Protecting Privacy of Customer Personal Information in Borders Bankruptcy Asset Sales

As part of the Borders bankruptcy proceeding, Barnes & Noble offered to purchase the “consumer personal information” of Borders, including over 20 million customers’ online account information, e–mail addresses, and purchase history. However, Borders had a privacy policy that stated customer personal information would not be rented or sold to third parties except with the express consent of its customers.

According to a Federal Trade Commission letter dated September 14, 2011, about this matter, Borders’s database includes customer personal information collected since May 2005. Borders had several versions of its privacy policies, and their privacy policy was revised May 27, 2008, to include an exception for disclosing customer personal information as part of a merger, reorganization, or sale of its assets. The FTC letter recommends that Borders obtain express consent from its customers before transferring a customer’s personal information to a potential purchaser (e.g., Barnes & Noble). If a customer does not consent, the FTC recommends that the customer’s data be purged. The FTC letter cited the FTC v. Toysmart case as a similar situation involving the transfer of customer personal information in a bankruptcy proceeding.

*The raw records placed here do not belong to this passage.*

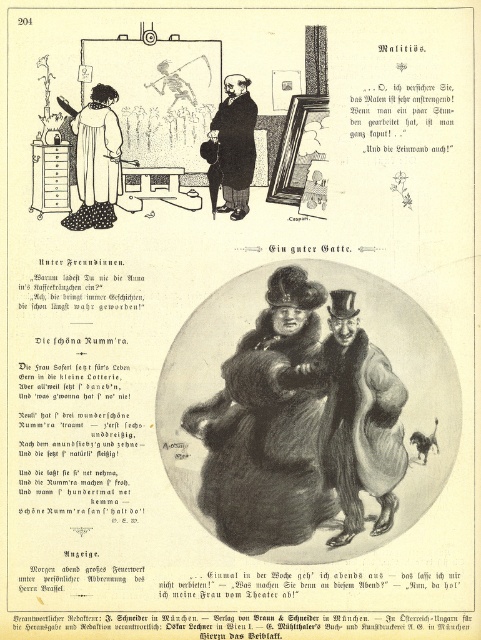
Is smooth fur coat at center shorter than fluffy white robe at upper left?

In fact, smooth fur coat at center may be taller than fluffy white robe at upper left.

From the picture: Between smooth fur coat at center and fluffy white robe at upper left, which one appears on the right side from the viewer's perspective?

From the viewer's perspective, smooth fur coat at center appears more on the right side.

Who is more forward, (368, 488) or (97, 96)?

Point (368, 488)

Image resolution: width=481 pixels, height=640 pixels. Identify the location of smooth fur coat at center. (359, 420).

Does fuzzy fur coat at center appear on the left side of fluffy white robe at upper left?

Incorrect, fuzzy fur coat at center is not on the left side of fluffy white robe at upper left.

Between point (308, 336) and point (85, 132), which one is positioned in front?

Point (308, 336) is in front.

Find the location of `fuzzy fur coat at center`. fuzzy fur coat at center is located at coordinates (306, 412).

The width and height of the screenshot is (481, 640). What do you see at coordinates (97, 161) in the screenshot? I see `fluffy white robe at upper left` at bounding box center [97, 161].

Is point (111, 132) farther from camera compared to point (223, 113)?

Yes, it is behind point (223, 113).

Find the location of a particular element. The image size is (481, 640). fluffy white robe at upper left is located at coordinates (97, 161).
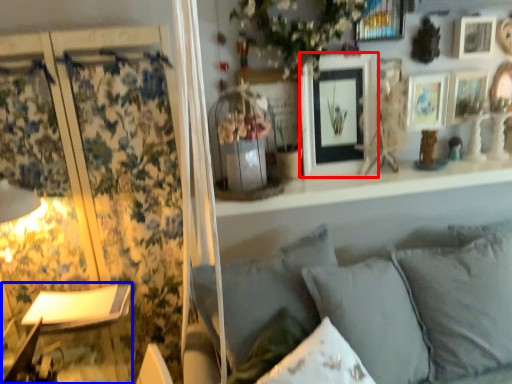
Question: Among these objects, which one is farthest to the camera, picture frame (highlighted by a red box) or table lamp (highlighted by a blue box)?

Choices:
 (A) picture frame
 (B) table lamp

Answer: (A)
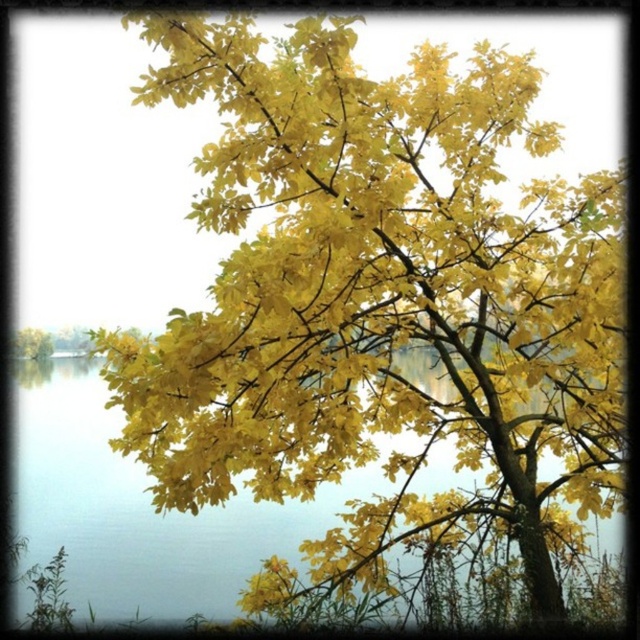
Question: Where is transparent water at center located in relation to yellow matte tree at left in the image?

Choices:
 (A) above
 (B) below

Answer: (B)

Question: Is transparent water at center to the right of yellow matte tree at left from the viewer's perspective?

Choices:
 (A) yes
 (B) no

Answer: (A)

Question: Is transparent water at center bigger than yellow matte tree at left?

Choices:
 (A) yes
 (B) no

Answer: (A)

Question: Which point is closer to the camera?

Choices:
 (A) (29, 480)
 (B) (45, 356)

Answer: (A)

Question: Which point is closer to the camera?

Choices:
 (A) (44, 336)
 (B) (115, 584)

Answer: (B)

Question: Which of the following is the closest to the observer?

Choices:
 (A) (51, 340)
 (B) (44, 468)

Answer: (B)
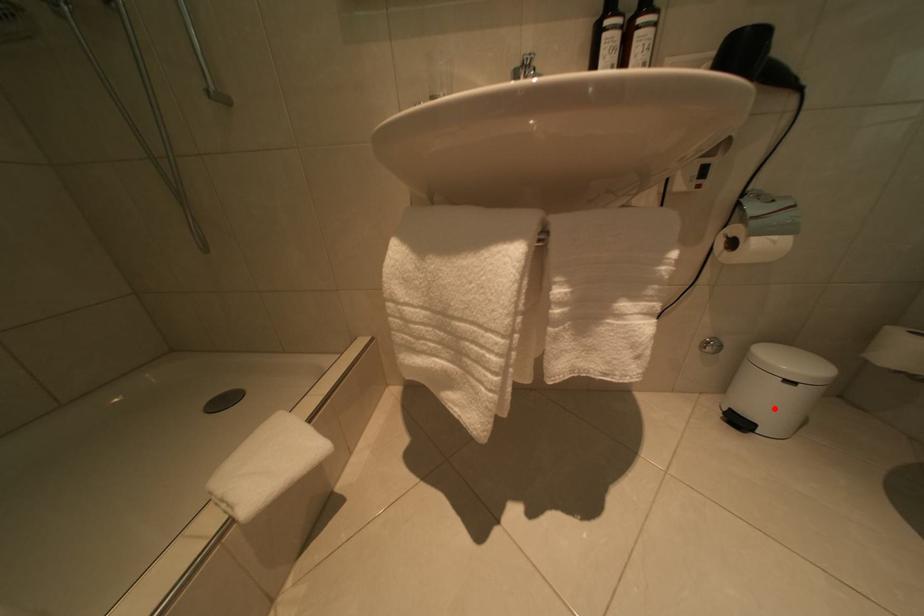
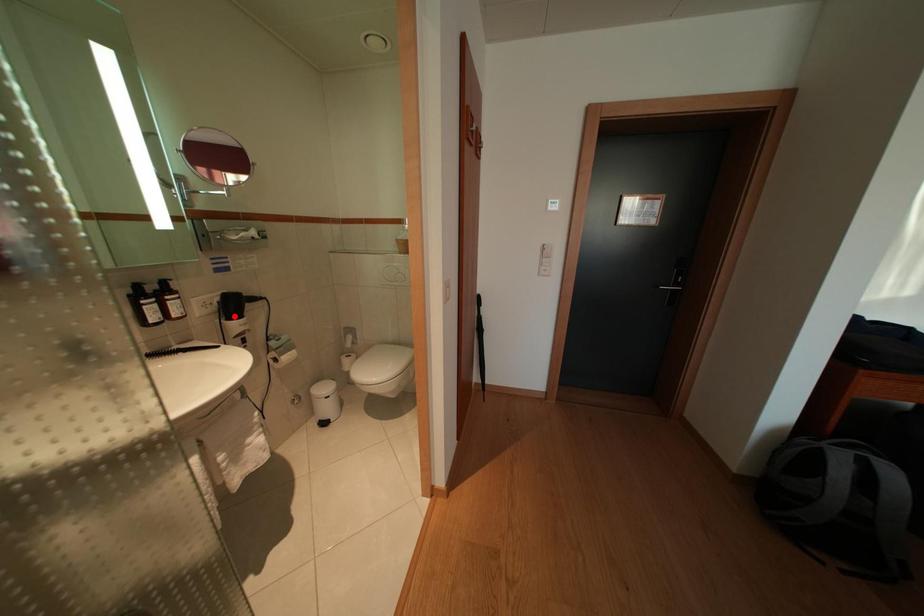
I am providing you with two images of the same scene from different viewpoints. A red point is marked on the first image and another point is marked on the second image. Do the highlighted points in image1 and image2 indicate the same real-world spot?

No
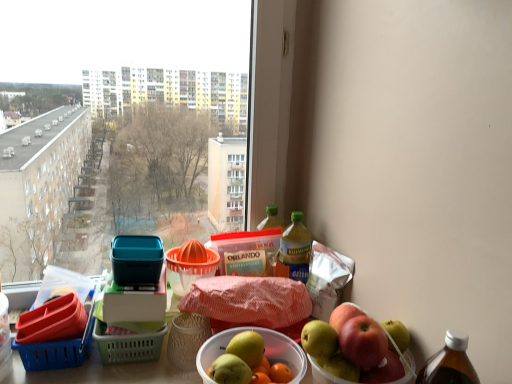
Question: In terms of height, does shiny red apple at right look taller or shorter compared to blue plastic basket at lower left, the second basket when ordered from top to bottom?

Choices:
 (A) tall
 (B) short

Answer: (A)

Question: From a real-world perspective, is shiny red apple at right above or below blue plastic basket at lower left, the second basket when ordered from top to bottom?

Choices:
 (A) above
 (B) below

Answer: (A)

Question: Estimate the real-world distances between objects in this image. Which object is farther from the yellow translucent bottle at upper right, the 2th bottle from the left?

Choices:
 (A) translucent plastic bottle at upper right, which ranks as the second bottle in right-to-left order
 (B) shiny red apple at right
 (C) orange plastic juicer at center, which ranks as the first basket in right-to-left order
 (D) blue plastic basket at lower left, the 1th basket when ordered from left to right

Answer: (D)

Question: Estimate the real-world distances between objects in this image. Which object is closer to the shiny red apple at right?

Choices:
 (A) yellow translucent bottle at upper right, arranged as the first bottle when viewed from the right
 (B) blue plastic basket at lower left, which is the first basket from bottom to top
 (C) orange plastic juicer at center, the 1th basket viewed from the top
 (D) translucent plastic bottle at upper right, which ranks as the second bottle in right-to-left order

Answer: (A)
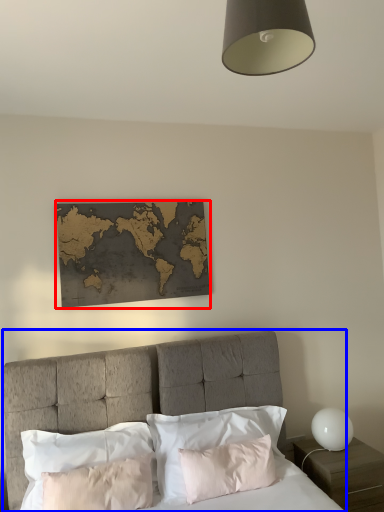
Question: Which object appears farthest to the camera in this image, picture frame (highlighted by a red box) or bed (highlighted by a blue box)?

Choices:
 (A) picture frame
 (B) bed

Answer: (A)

The third–party Consumer Privacy Ombudsman in this matter recommended that Barnes & Noble comply with Borders’s privacy policy by getting consent of the Borders customers. According to a September 21, 2011, Reuters article, “Barnes & Noble rejected the consent requirement as ‘completely unrealistic.’ ” As the Reuters article points out, this could decrease the value of the customer personal information that Barnes & Noble offered to purchase, and it might end the deal. It will be interesting to watch how these important consumer privacy issues are resolved.